▶ DOCUMENT EXCERPT:
Donald West VanArtsdalen (sometimes listed as Van Artsdalen; October 21, 1919 – May 21, 2019) was a senior United States district judge of the United States District Court for the Eastern District of Pennsylvania.

Education and career
Born in Doylestown, Pennsylvania, VanArtsdalen served in the Canadian Army from 1940 to 1942, and as a United States Army sergeant from 1942 to 1945. 

He then received a Bachelor of Laws degree from the University of Pennsylvania Law School in 1948, and entered into private practice in Doylestown in 1948, working as a lawyer until 1970. His legal tenure also included a period in which he served as a district attorney for Bucks County, Pennsylvania from 1954 to 1958.

▶ ASSIGNED TASK A:
Reproduce the part of the VanArtsdalen biography starting with "He then received" and going on through "1954 to 1958.".
▶ ASSIGNED TASK B:
Condense the paragraph of the VanArtsdalen biography that begins "He then received a Bachelor of Laws" into a short list of its main facts.
The items after this point have nothing to do with the VanArtsdalen biography.

▶ RECORD EXCERPTS:
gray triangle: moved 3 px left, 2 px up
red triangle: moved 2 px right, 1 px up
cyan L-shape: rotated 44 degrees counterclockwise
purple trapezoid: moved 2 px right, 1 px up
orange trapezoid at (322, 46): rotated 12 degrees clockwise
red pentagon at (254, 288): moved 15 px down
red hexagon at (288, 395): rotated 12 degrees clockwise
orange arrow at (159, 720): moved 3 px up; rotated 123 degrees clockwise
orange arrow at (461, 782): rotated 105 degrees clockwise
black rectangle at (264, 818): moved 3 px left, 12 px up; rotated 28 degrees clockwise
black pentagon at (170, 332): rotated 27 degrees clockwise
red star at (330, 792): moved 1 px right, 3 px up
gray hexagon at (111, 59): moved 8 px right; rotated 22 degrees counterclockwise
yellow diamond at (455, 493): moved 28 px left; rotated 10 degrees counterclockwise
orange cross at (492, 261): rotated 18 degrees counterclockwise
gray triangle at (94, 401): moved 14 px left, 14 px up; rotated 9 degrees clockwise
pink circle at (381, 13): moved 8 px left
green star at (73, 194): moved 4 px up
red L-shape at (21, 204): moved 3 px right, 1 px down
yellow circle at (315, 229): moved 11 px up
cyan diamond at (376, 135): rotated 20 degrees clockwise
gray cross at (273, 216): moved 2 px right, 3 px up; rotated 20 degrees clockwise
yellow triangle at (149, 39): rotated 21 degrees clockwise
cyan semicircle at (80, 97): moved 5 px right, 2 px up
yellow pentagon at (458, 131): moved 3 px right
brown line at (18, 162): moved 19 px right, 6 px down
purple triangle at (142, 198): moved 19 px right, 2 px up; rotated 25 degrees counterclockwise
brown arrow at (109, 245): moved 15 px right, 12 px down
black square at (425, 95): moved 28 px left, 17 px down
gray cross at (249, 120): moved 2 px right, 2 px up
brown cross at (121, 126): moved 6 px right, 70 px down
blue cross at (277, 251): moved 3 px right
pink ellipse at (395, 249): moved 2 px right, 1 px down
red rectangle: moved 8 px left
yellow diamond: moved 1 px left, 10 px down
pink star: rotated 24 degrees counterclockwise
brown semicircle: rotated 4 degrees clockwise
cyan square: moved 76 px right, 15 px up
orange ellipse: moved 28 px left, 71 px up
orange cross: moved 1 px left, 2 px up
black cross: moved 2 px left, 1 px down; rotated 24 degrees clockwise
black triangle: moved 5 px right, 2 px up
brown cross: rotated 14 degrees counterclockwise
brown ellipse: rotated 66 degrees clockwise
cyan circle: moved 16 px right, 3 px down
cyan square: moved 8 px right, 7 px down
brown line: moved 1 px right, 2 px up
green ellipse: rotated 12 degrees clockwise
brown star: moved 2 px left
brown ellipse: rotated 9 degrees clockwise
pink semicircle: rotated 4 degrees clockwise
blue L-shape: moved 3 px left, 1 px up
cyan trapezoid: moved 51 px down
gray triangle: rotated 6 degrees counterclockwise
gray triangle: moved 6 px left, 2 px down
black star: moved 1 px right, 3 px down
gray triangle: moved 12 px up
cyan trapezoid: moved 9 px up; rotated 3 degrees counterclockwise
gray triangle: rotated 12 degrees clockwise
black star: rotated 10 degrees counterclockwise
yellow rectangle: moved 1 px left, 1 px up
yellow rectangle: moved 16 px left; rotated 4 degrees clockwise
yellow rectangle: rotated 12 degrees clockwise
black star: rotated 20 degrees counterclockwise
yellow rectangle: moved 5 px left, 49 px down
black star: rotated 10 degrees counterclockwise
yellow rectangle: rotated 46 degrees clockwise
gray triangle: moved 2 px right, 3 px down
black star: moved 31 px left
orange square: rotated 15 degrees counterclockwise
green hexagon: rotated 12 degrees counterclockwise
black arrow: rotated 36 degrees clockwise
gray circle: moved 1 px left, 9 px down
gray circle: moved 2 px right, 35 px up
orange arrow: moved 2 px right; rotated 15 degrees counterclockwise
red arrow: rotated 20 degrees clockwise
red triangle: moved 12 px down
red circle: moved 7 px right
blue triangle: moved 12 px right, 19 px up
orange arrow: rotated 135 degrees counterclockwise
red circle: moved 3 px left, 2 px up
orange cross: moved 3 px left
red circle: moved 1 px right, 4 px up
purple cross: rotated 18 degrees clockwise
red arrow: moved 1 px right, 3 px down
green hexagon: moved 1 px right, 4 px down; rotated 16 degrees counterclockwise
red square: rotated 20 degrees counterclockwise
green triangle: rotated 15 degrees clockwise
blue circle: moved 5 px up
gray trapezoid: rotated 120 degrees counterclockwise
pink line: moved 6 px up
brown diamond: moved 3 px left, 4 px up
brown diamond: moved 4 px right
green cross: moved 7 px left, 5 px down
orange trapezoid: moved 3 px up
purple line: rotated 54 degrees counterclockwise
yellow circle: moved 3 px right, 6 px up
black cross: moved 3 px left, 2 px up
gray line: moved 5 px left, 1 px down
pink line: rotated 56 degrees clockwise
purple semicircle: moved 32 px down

▶ ANSWER AREA A:
He then received a Bachelor of Laws degree from the University of Pennsylvania Law School in 1948, and entered into private practice in Doylestown in 1948, working as a lawyer until 1970. His legal tenure also included a period in which he served as a district attorney for Bucks County, Pennsylvania from 1954 to 1958.

▶ ANSWER AREA B:
- Earned a Bachelor of Laws from the University of Pennsylvania Law School in 1948
- Practiced law privately in Doylestown from 1948 to 1970
- Served as district attorney for Bucks County, Pennsylvania, from 1954 to 1958